• [Texte fourni]:

Un cadre pour décriminaliser des drogues et redistribuer des ressources de la police

OTTAWA — Vingt et une organisations à travers le pays ont publié le premier cadre stratégique écrit par la société civile pour la décriminalisation des drogues et la redistribution des ressources de la police aux services des communautés les plus touchées par les préjudices causés par les services policiers.

La collaboration comprend des groupes de personnes qui consomment de la drogue, des familles touchées par la consommation de drogue, des organisations de politique antidrogue et de défense des droits de la personne, des fournisseurs de services de première ligne et des chercheurs.

Leur cadre prévoit que des fonds qui seraient versés à la police soient plutôt investis dans des organisations communautaires, des services qui font la promotion de la réduction des méfaits et traitent des problèmes de santé mentale, des programmes d’approvisionnement sécuritaire de drogue et d’autres formes de programmes de santé.

• [Données extraites]:
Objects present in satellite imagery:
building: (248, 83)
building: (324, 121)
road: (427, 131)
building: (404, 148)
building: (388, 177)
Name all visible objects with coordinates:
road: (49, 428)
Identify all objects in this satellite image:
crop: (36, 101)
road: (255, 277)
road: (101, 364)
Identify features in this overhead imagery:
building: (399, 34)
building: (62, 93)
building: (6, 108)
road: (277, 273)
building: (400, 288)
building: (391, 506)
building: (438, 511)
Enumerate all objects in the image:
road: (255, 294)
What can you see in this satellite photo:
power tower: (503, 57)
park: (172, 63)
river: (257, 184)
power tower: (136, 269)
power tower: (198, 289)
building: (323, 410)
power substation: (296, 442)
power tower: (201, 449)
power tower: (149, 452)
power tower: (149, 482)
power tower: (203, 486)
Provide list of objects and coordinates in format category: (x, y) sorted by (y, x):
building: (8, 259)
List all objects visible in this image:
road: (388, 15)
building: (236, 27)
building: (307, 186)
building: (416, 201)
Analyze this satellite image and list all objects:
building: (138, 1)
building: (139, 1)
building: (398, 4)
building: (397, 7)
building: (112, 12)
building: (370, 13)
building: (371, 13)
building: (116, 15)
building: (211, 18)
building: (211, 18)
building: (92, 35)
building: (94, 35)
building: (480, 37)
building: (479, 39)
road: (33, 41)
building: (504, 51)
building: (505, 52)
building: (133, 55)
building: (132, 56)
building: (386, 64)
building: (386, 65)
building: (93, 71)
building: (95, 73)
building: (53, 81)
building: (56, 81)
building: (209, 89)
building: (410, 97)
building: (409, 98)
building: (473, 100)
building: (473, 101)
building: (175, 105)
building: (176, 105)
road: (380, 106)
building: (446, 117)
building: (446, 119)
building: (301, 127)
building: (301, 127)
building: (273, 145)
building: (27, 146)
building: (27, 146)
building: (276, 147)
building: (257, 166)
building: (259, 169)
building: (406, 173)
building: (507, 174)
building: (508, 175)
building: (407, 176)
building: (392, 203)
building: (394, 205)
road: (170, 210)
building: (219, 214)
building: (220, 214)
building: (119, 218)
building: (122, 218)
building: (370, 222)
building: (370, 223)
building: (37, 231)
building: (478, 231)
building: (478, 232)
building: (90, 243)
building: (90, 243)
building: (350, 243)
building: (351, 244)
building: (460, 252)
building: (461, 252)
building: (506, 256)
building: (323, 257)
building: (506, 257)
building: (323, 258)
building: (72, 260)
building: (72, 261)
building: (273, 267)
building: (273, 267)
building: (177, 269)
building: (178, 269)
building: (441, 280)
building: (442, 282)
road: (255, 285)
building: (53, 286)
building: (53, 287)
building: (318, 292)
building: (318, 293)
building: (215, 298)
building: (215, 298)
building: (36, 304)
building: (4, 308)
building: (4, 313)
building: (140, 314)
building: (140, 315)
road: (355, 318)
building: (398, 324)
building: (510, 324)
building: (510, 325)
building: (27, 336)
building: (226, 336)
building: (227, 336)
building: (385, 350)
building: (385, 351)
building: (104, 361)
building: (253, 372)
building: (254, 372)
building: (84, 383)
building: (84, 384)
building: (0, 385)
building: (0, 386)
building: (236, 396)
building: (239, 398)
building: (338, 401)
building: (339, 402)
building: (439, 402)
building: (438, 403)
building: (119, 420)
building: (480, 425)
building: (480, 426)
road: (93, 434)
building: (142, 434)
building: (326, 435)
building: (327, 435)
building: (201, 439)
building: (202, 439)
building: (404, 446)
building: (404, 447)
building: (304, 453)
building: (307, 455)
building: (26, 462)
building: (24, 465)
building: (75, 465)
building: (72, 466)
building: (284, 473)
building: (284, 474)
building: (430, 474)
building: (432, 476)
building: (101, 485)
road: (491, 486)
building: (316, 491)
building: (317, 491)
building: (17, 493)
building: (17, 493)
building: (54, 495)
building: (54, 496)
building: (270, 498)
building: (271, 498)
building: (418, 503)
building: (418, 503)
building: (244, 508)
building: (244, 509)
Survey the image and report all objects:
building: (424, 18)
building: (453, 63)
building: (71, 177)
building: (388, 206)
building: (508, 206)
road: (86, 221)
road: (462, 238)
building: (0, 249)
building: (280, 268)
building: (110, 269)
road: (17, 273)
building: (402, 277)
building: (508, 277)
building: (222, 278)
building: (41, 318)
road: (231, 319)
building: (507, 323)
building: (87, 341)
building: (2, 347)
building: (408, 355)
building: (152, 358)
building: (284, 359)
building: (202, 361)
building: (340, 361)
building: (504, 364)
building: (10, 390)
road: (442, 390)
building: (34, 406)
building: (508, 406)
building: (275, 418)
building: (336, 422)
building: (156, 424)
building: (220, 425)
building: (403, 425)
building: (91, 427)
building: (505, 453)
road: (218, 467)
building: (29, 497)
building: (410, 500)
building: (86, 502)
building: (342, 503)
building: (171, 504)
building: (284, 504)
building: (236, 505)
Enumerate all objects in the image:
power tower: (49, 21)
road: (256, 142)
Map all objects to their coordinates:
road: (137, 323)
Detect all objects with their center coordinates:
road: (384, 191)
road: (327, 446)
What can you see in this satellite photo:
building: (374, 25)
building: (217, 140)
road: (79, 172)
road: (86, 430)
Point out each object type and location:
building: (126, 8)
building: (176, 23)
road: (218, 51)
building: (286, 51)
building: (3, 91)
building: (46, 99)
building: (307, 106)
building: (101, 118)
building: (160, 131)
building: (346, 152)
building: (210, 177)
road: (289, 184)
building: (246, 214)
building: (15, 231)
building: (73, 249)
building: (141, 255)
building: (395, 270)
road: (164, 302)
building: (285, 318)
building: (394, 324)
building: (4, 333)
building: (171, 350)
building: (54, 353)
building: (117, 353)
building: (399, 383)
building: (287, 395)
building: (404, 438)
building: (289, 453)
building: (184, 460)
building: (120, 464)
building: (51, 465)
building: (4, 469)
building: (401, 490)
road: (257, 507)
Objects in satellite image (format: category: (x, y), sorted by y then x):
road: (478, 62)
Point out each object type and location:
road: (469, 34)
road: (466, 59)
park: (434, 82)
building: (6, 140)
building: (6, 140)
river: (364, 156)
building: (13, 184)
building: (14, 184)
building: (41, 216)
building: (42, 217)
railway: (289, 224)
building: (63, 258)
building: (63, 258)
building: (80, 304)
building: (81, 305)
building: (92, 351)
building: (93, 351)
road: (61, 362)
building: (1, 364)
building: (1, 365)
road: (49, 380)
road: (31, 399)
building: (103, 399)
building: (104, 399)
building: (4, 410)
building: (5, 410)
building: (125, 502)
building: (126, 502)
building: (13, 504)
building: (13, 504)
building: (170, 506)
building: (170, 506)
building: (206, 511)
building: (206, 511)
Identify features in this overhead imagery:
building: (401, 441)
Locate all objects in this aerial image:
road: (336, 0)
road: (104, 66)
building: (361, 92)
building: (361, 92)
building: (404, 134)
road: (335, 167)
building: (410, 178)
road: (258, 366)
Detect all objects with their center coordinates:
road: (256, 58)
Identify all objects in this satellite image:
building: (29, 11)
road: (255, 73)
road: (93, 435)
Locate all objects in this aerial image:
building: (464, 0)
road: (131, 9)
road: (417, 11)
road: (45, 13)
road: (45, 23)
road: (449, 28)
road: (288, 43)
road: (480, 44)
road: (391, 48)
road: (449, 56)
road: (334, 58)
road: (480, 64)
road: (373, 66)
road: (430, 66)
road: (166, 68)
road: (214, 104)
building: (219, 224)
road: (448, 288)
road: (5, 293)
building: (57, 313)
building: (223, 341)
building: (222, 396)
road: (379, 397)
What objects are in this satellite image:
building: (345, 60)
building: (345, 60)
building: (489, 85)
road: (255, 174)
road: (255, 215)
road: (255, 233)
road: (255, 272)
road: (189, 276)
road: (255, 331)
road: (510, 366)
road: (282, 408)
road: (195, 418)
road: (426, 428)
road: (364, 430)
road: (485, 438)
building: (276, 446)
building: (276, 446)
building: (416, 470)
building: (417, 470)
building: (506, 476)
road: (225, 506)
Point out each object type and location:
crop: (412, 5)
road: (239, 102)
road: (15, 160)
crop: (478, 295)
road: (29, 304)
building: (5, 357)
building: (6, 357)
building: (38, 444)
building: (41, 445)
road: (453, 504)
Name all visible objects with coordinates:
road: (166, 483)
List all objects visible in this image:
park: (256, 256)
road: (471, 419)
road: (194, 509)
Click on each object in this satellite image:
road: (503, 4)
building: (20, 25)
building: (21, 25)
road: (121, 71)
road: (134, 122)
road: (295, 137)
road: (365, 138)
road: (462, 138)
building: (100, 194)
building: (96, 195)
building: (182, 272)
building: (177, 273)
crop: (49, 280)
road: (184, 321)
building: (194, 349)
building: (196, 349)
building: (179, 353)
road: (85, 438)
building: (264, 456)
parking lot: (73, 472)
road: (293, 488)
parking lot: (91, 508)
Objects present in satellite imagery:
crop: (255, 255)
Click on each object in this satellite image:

• [Consigne 1]:
Résumez en deux phrases le texte sur le cadre de décriminalisation des drogues.
• [Consigne 2]:
Rédigez la suite du texte sur le cadre de décriminalisation des drogues, en partant de sa dernière phrase.

• [Résultat 1]:
Vingt et une organisations à travers le pays ont publié le premier cadre stratégique écrit par la société civile pour décriminaliser les drogues et redistribuer des ressources de la police aux communautés les plus touchées par les préjudices policiers. Issu d'une collaboration entre des groupes de personnes qui consomment de la drogue, des familles, des organisations de politique antidrogue et de défense des droits, des fournisseurs de services de première ligne et des chercheurs, ce cadre prévoit d'investir ces fonds dans des organisations communautaires, la réduction des méfaits, la santé mentale, l'approvisionnement sécuritaire de drogue et d'autres programmes de santé.

• [Résultat 2]:
Donald MacPherson, directeur exécutif de la Coalition canadienne des politiques sur les drogues, l’un des contributeurs au cadre stratégique, a déclaré que le changement de politique proposé par le cadre aiderait à changer une application « historiquement cruelle » du droit pénal qui a nui aux Canadiens.

Cet appel national intervient quelques jours après que le gouvernement fédéral ait déposé le projet de loi C-5, qui abrogerait les peines minimales obligatoires pour les infractions liées aux drogues et certains crimes liés aux armes à feu, et obligerait la police et les procureurs à envisager des mesures alternatives pour les cas de simple possession de drogue.

Les organisations affirment dans un communiqué que le projet de loi du gouvernement «est un pas dans la bonne direction, mais ne va pas assez loin».